Enlarge / A prototype SX Core device soldered to a Nintendo Switch motherboard. (credit: Team Xeceuter)

Months after his arrest on 11 felony counts last year, Nintendo has filed a civil lawsuit against Gary "GaryOPA" Bowser, the leader of notorious Switch hacking group Team Xecuter, in a Seattle federal court.

The suit (as obtained by Polygon) seeks significant monetary damages and disgorgement of all profits from Team Xecuter's sale of the piracy-enabling SX OS software and a line of hardware devices that use various exploits to install the OS on Switch units. The suit alleges that "at one point, the SX OS was pre-installed on 89% of modded/hacked Nintendo Switch products available for sale," though the suit doesn't provide a source for that number.
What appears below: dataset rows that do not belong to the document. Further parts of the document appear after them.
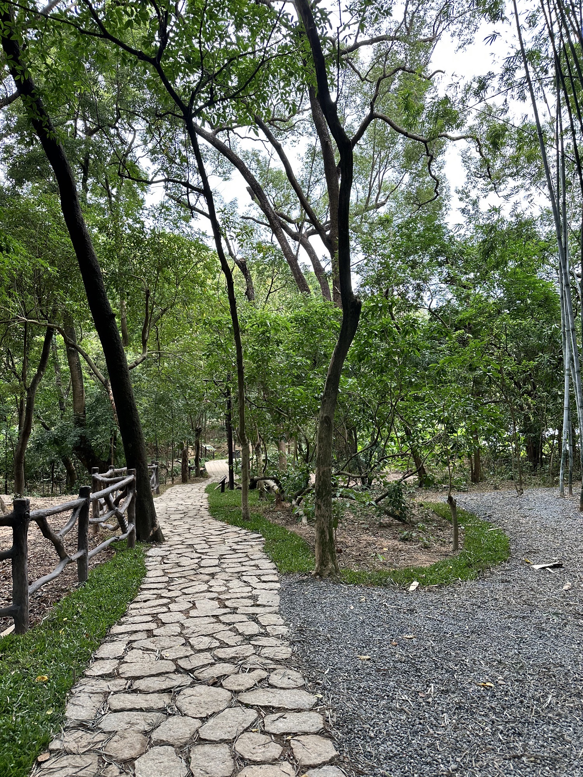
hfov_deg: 56.8
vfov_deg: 71.6
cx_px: 292
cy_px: 388
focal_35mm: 24
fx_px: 539
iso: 125
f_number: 1.78
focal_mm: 6.86
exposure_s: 1/153
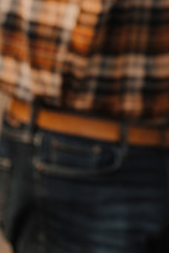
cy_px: -71
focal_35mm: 274
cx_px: 204
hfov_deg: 5.0
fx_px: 1925
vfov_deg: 7.4
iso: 160
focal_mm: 105
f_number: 1.6
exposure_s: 1/800
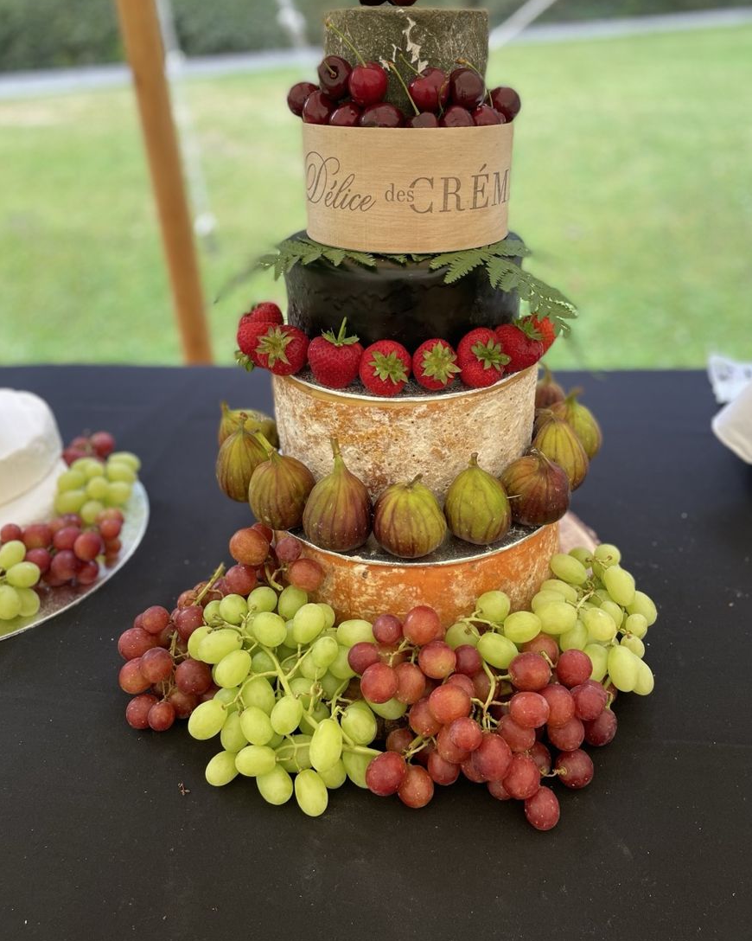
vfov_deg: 62.2
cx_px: 373
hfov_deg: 51.5
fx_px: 779
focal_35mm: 28
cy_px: 441
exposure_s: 1/127
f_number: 1.6
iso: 32
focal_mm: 4.2
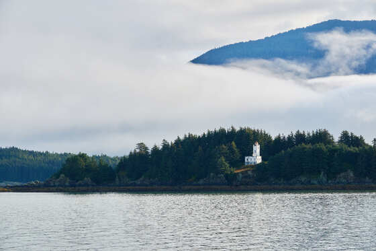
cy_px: 126
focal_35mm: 107
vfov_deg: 12.8
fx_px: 1117
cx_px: 188
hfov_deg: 19.1
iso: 100
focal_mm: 39.42
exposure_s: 1/640
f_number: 4
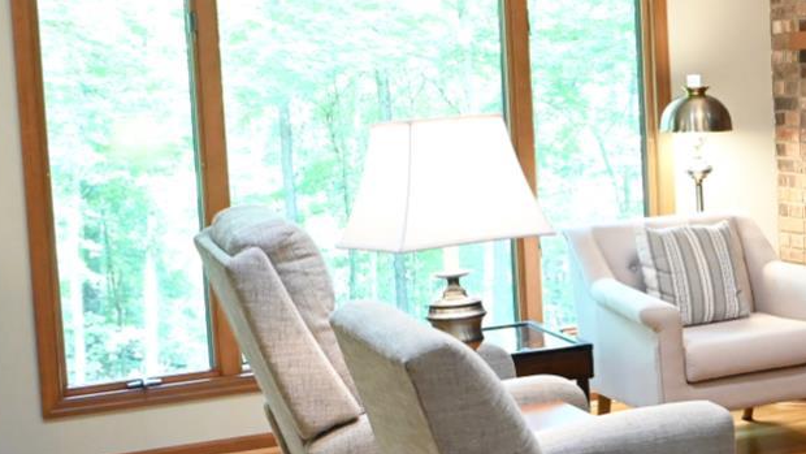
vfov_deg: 15.9
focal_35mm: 76
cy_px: 254
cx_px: 852
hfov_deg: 26.1
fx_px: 1625
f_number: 9
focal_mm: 30
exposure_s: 1/60
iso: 6400
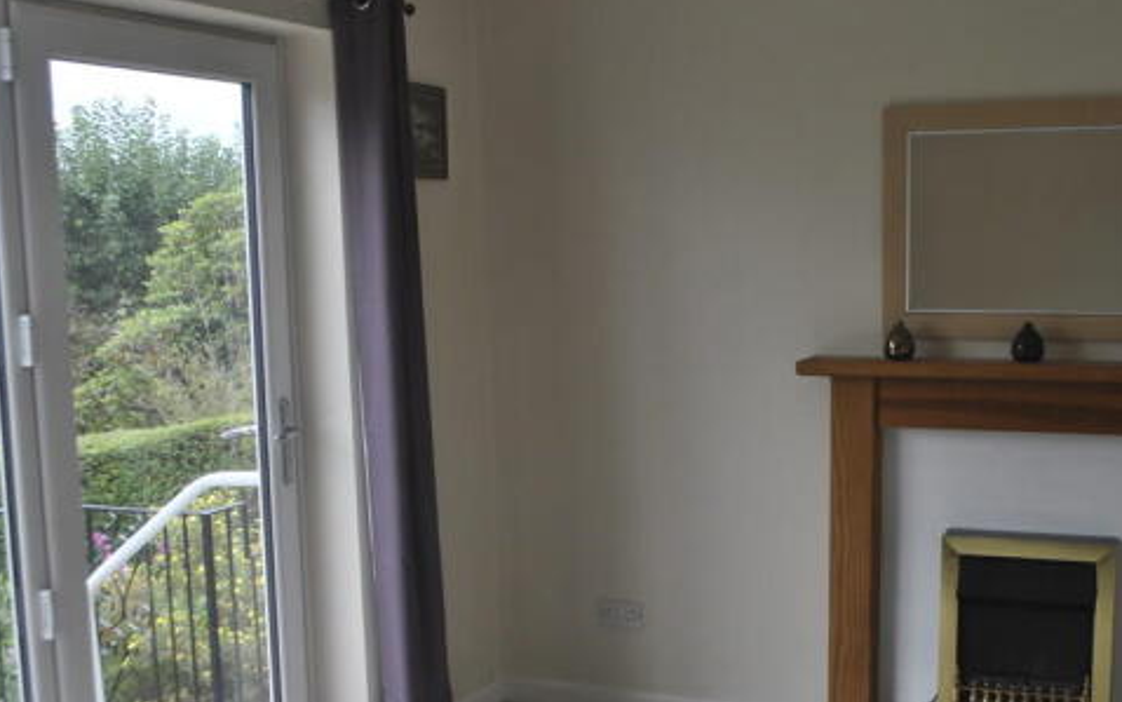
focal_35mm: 46
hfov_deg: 43.4
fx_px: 1407
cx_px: 623
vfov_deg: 27.9
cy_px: 445
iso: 200
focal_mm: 22
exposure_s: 1/125
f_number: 5.6
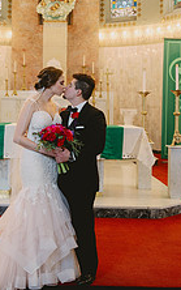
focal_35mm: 66
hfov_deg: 19.6
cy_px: 101
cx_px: 50
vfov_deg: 30.9
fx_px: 520
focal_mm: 32
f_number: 4
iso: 1000
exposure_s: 1/125
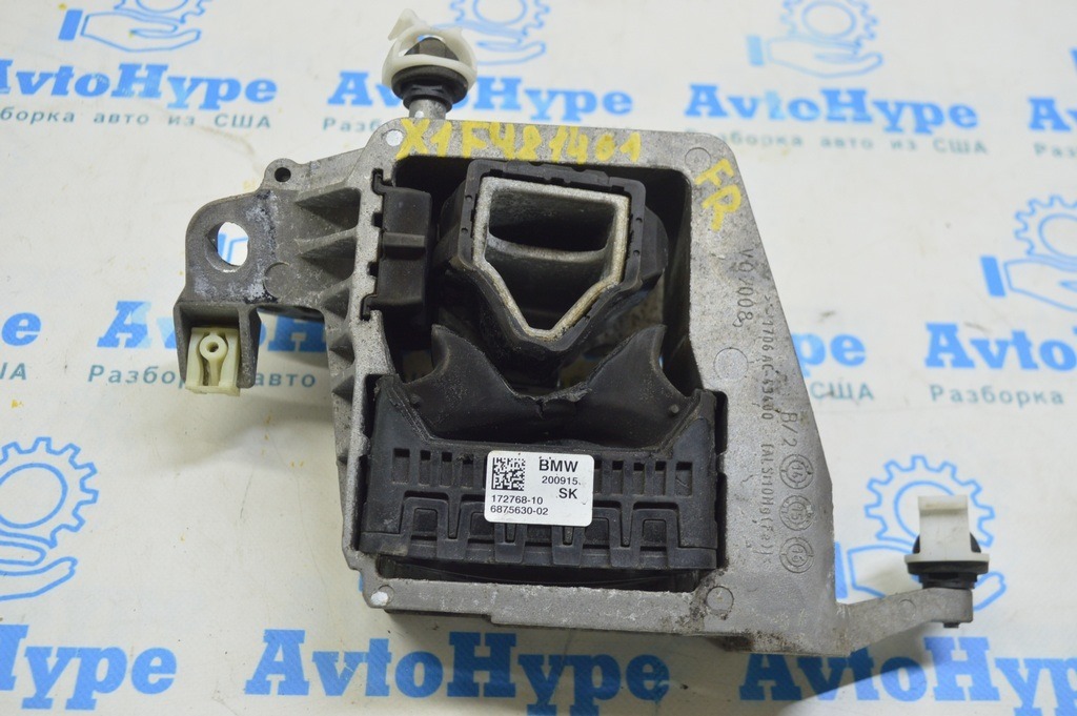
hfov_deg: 46.4
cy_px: 358
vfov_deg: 31.8
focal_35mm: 42
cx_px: 538
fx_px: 1255
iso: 400
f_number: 5.6
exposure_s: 1/20
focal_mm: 28
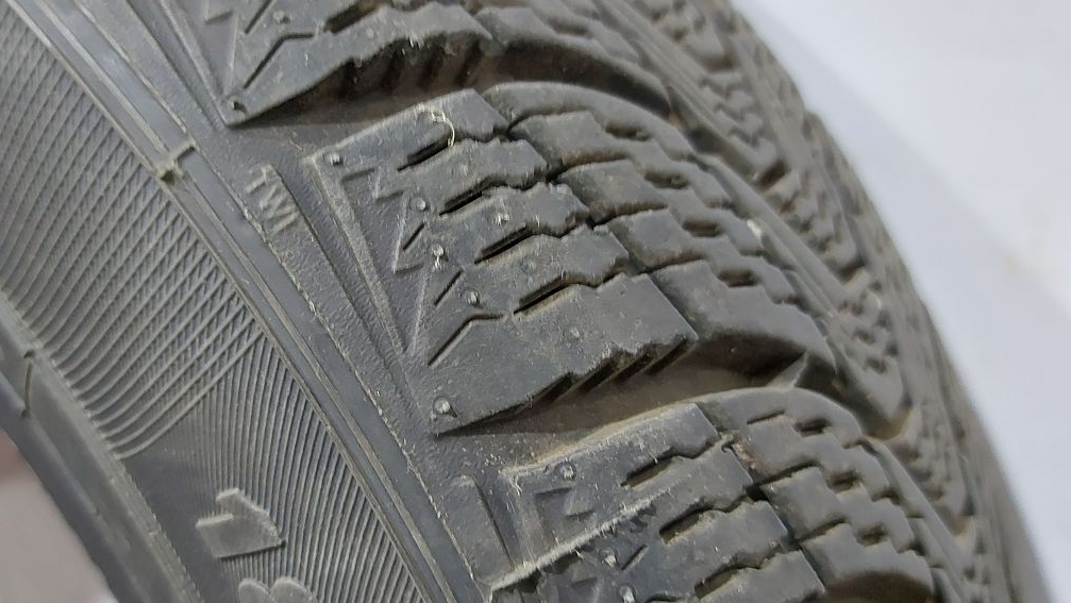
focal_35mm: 36
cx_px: 429
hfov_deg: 54.9
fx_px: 1023
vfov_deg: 32.8
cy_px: 282
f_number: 1.8
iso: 320
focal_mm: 5.23
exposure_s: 1/33
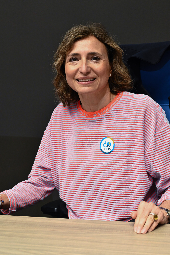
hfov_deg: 30.5
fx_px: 312
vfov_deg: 44.5
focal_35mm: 44
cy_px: 128
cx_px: 85
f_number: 4.5
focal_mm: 44
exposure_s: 1/100
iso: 1600
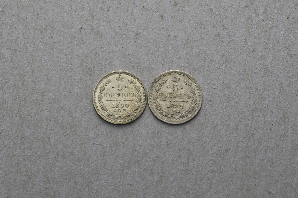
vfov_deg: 16.5
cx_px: 149
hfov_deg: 24.7
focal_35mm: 82
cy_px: 99
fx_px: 682
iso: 400
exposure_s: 1/250
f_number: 14
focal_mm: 55
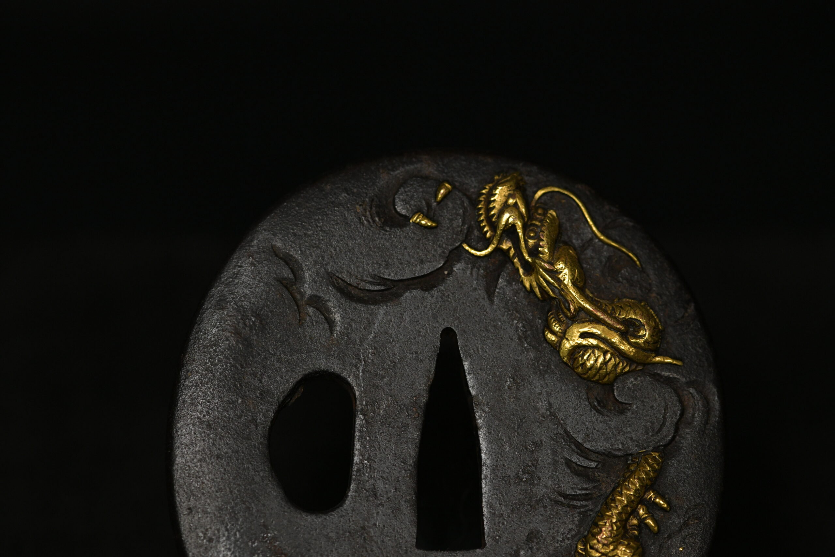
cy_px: 278
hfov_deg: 19.5
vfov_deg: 13.0
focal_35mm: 105
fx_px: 2435
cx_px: 418
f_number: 9
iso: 2000
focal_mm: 105
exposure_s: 1/125
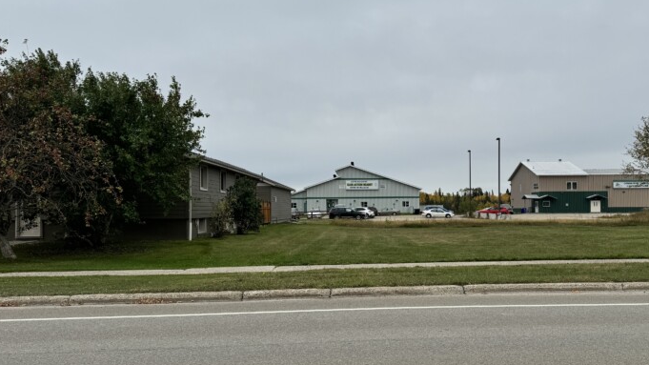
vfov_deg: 34.6
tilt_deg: +1.6
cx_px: 409
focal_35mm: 34
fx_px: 585
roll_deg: +0.4
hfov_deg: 57.3
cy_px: 198
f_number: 1.78
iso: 80
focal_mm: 6.76
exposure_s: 1/2252
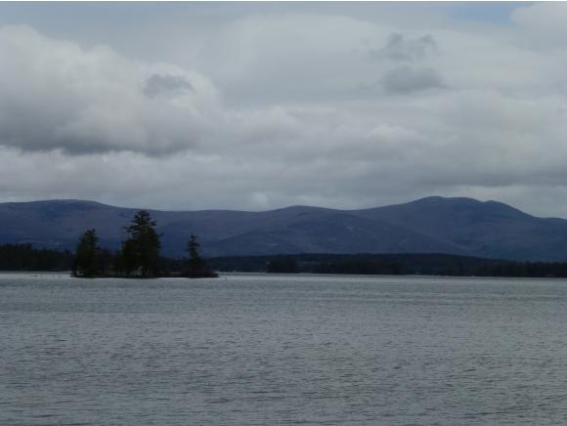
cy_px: 213
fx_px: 2115
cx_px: 284
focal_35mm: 129
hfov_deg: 15.3
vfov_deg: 11.5
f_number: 5.4
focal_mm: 23.1
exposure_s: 1/1000
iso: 100
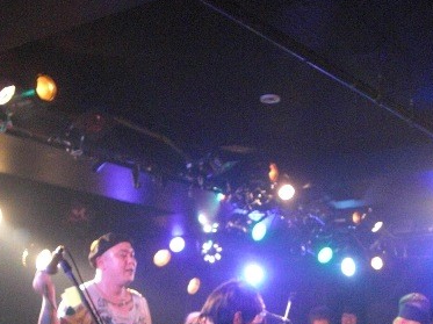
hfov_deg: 29.0
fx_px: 837
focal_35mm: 67
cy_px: 239
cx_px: 241
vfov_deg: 21.7
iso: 800
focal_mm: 6.9
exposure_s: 1/50
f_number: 3
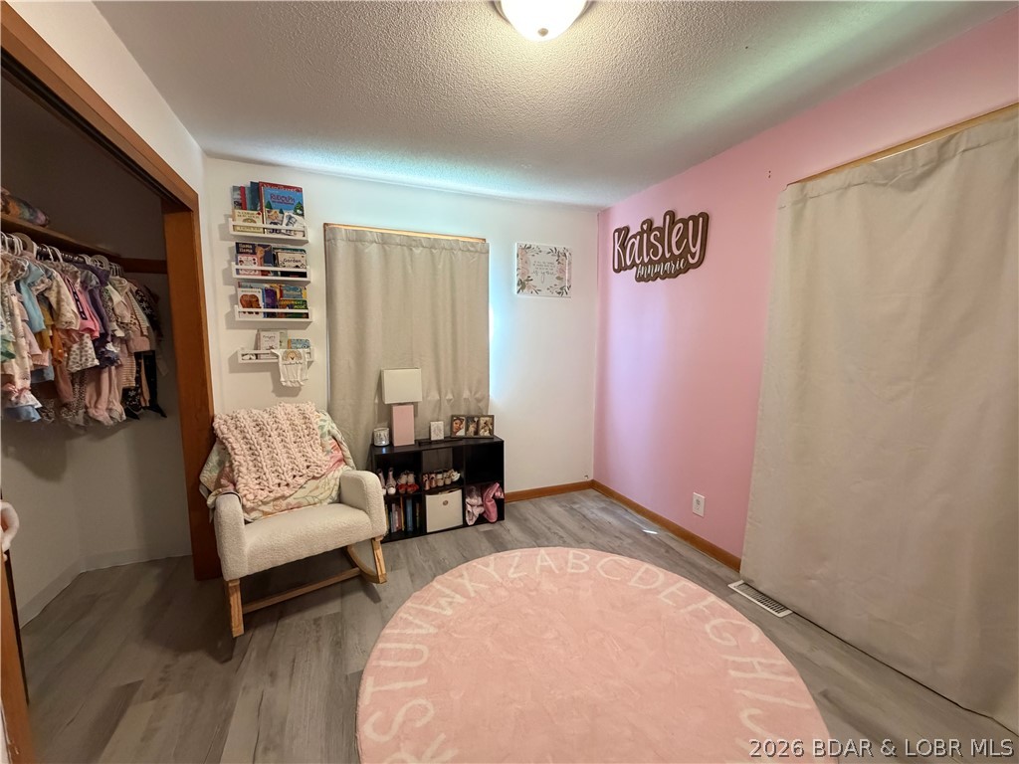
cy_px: 382
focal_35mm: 14
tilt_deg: -5.7
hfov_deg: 102.1
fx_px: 412
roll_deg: +0.2
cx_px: 510
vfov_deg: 85.7
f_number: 2.2
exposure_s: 1/60
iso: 640
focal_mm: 2.22
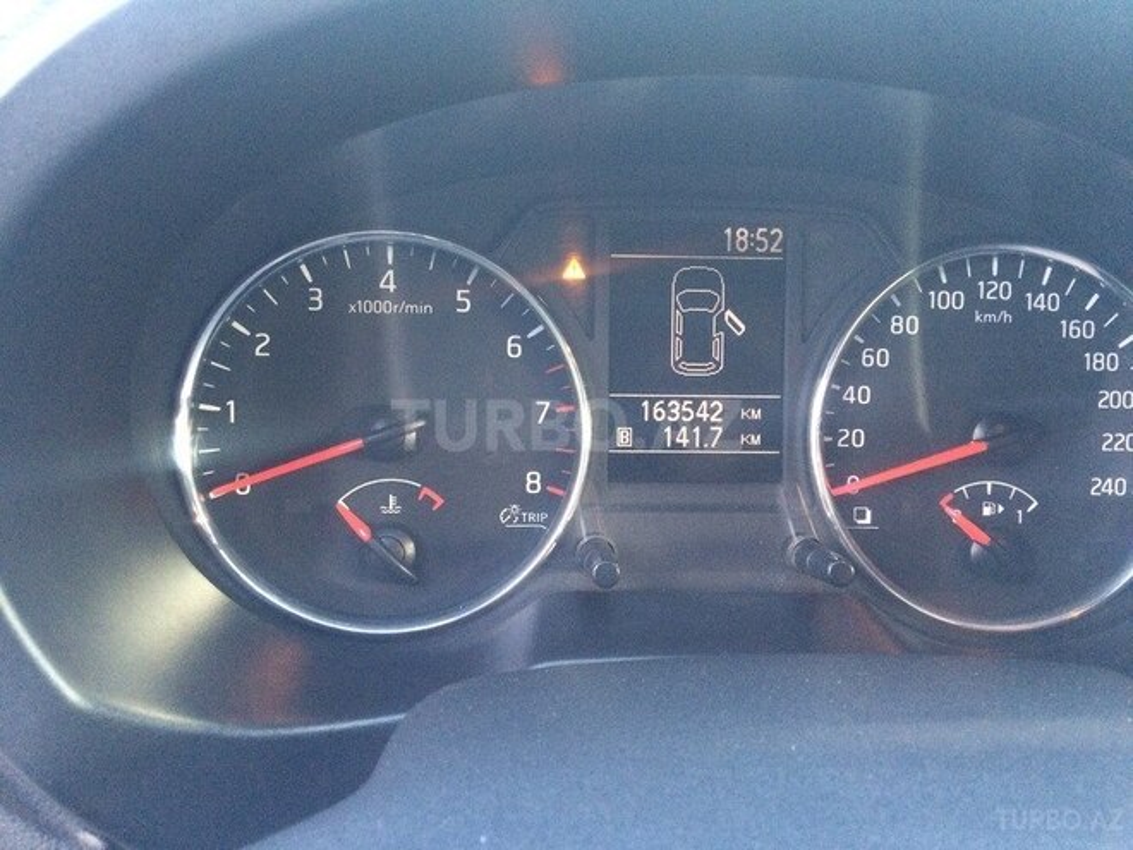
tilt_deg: -28.0
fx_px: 949
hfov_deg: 61.7
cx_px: 566
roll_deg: -2.9
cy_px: 425
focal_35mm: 29
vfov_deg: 48.2
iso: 320
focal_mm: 4.15
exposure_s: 1/33
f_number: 2.2
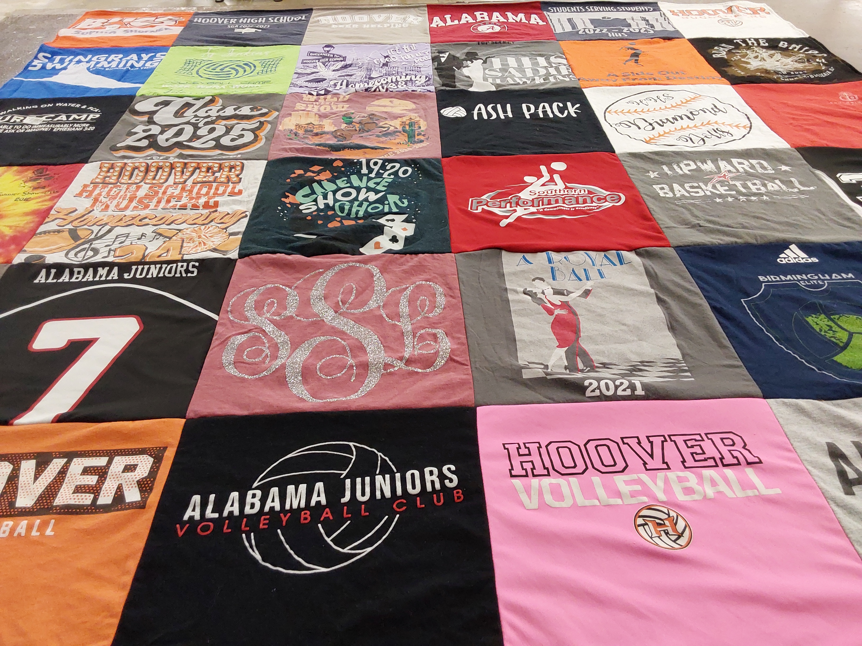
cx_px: 431
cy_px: 323
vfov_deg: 49.7
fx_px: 697
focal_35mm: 28
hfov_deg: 63.4
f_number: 1.9
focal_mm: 2.91
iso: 160
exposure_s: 1/60
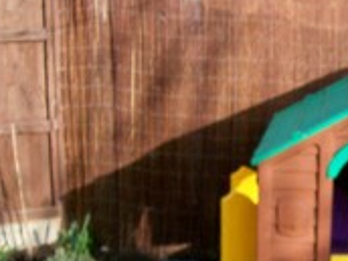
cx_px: 354
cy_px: 214
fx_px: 925
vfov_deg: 15.9
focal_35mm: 92
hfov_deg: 20.6
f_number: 2.7
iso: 80
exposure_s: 1/713
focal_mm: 6
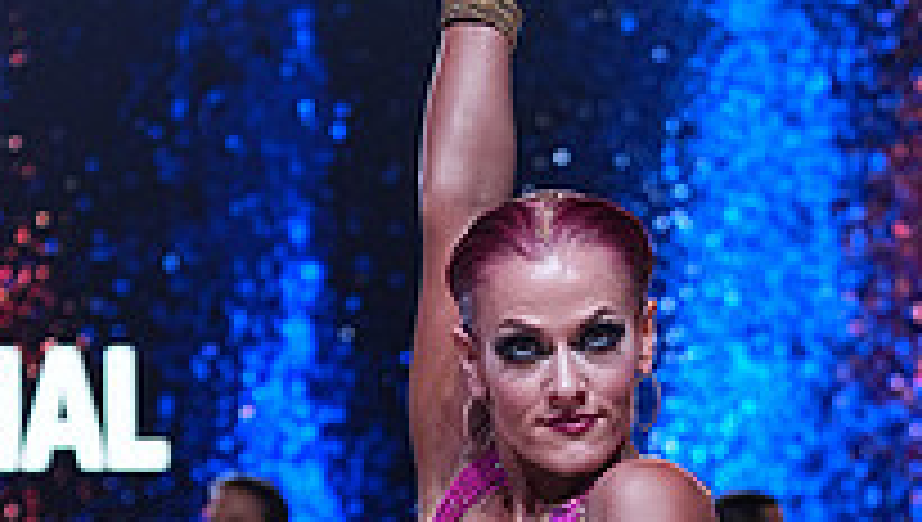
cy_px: 864
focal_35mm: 213
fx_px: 5215
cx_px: 699
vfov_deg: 5.7
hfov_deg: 10.1
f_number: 4
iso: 800
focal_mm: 72
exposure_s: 1/500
The lawsuit calls out Bowser as "one of only a handful of key members of Team Xecuter," and it quotes Ars' own assessment (without credit) that Bowser is "the closest thing to a public face for the team of coders and foreign manufacturers that made up the [Team Xecuter] supply chain." In promoting and selling SX OS, Bowser "worked with a network of developers; established a distribution chain of resellers, testers, and websites; and designed the marketing and content of other public-facing websites for Team Xecuter," the suit alleges.